What do you use to tighten/loosen those darn things? There has got to be some tool that works just right. Using my fingers, I can get it fairly tight, but not tight enough. I usually come up with something that does the job, with effort, but then I can't remember what it was the next time.


----------



## karliejaye (Nov 19, 2011)

Do you have a crescent wrench that is the right size? We have a "Little Giant" trough with a screw in plug that is hexagonal, I assume the rubbermaid is the same?


----------



## boots (Jan 16, 2012)

I did three two weeks ago.

I used a pipe wrench to get the plugs out and a pipe wrench and a regular wrench to put the heaters in.


----------



## KsKatt (Jun 2, 2014)

The fact that the plug is in a small recessed area, you can't maneuver with tools. That pipe wrench is all the way open and is about a half inch too small. I do have a channel lock wrench that works some, but it is so awkward in that little space.


----------



## JCnGrace (Apr 28, 2013)

I use pliers that look like this for installing or removing the heater:

Plumbers Pliers Types - Bing Images

Can still only do about a quarter of a turn before repositioning.

For the tank plug I use an adjustable wrench.


----------



## KsKatt (Jun 2, 2014)

I have a pair of pliers that look like that, I heard them called channel lock pliers. They are just barely big enough.
I guess what surprises me is that rubbermaid designed these tanks and plugs/de-icers and did not design a tool to work on it? I would buy one, even if it couldn't be used for anything else, I would need it on multiple tanks twice a year. I learned that leaving the de-icer in year round is not a good idea.:-| The de-icer lasts much longer if removed in the summer and put the plug in for that time.


----------



## PaintHorseMares (Apr 19, 2008)

Look at a sink drain wrench. Plumbers have all sorts of neat tools for large nuts in cramped locations.
_Posted via Mobile Device_


----------



## KsKatt (Jun 2, 2014)

Size does matter, don't let anybody tell you different!:think:

I liked the looks of this one and the short handles don't spread out so far, with my dinky hands.:wink: Worked quite well!
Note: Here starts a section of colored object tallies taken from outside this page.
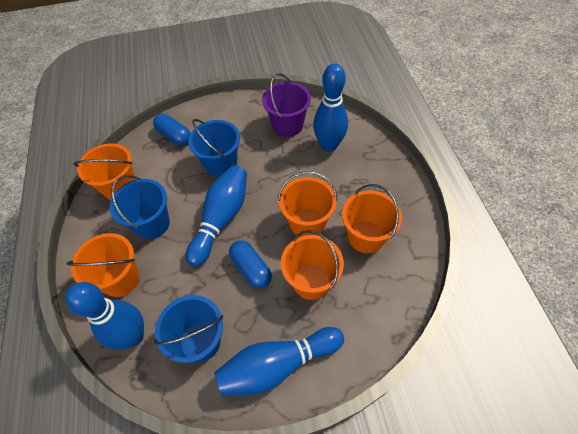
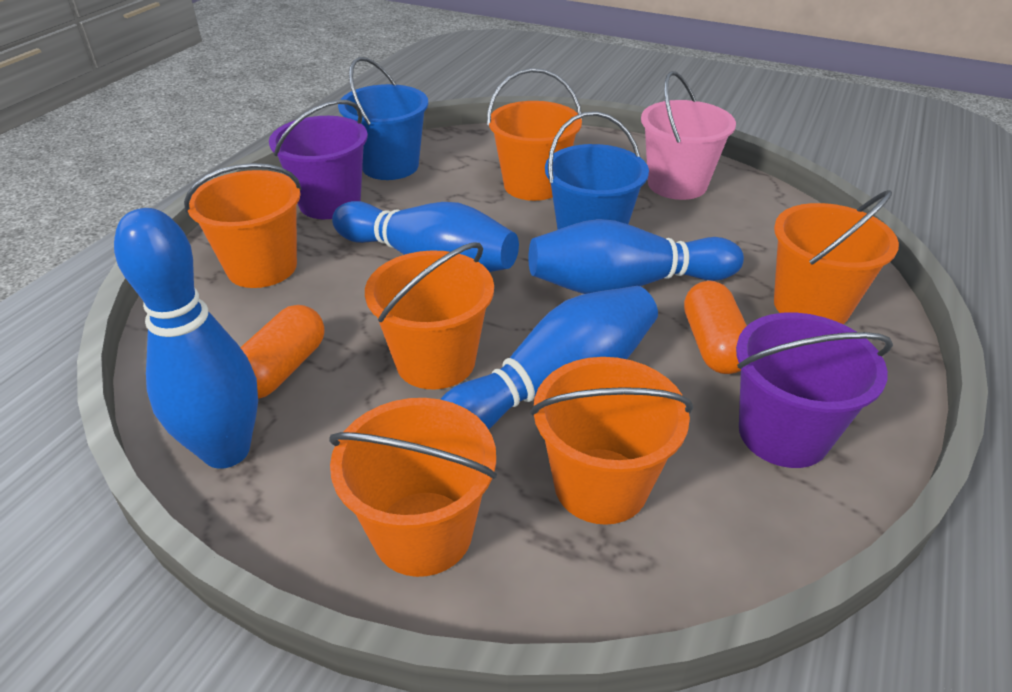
blue bucket: 3 -> 2
blue capsule: 2 -> 0
orange bucket: 5 -> 6
orange capsule: 0 -> 2
pink bucket: 0 -> 1
purple bucket: 1 -> 2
The tank has water just over the washer/plug checking for leaking. I want it tight enough but not too tight. Lookin' good!


----------



## JCnGrace (Apr 28, 2013)

That tool looks handy KsKatt. 

We're hard on water tanks for some reason and they'll always get a crack on that top inner ledge (old design-last one I bought they'd finally changed it). I have hubby patch them the best he can but they'll still have a slow leak so I'll use the leaking ones for summer and then keep heaters in the good tanks for winter use. Saves me from doing lots of cussing. LOL


----------